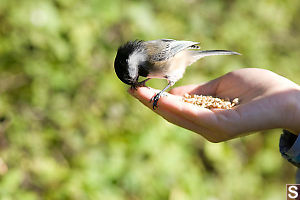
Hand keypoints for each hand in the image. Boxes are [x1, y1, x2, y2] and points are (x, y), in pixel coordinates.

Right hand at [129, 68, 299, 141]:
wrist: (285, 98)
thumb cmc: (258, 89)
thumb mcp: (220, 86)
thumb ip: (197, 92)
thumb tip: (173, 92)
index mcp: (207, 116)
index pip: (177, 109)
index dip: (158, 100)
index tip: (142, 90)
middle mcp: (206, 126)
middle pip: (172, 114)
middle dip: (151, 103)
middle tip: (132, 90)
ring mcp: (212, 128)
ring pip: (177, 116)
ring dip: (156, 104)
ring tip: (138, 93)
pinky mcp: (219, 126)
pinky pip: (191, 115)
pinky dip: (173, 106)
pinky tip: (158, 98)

WHAT IS BEING ASKED:
Having located the line containing "middle dip: (151, 103)", set it down along with every line after it through the end of the data, reproducing each exactly.

RESPONSE TO THE TASK:
middle dip: (151, 103)
middle tip: (132, 90)
ring mcp: (212, 128)
ring pip: (177, 116)
ring dip: (156, 104)
ring tip: (138, 93)
pinky mcp: (219, 126)
pinky pip: (191, 115)
pinky dip: (173, 106)
pinky tip: (158, 98)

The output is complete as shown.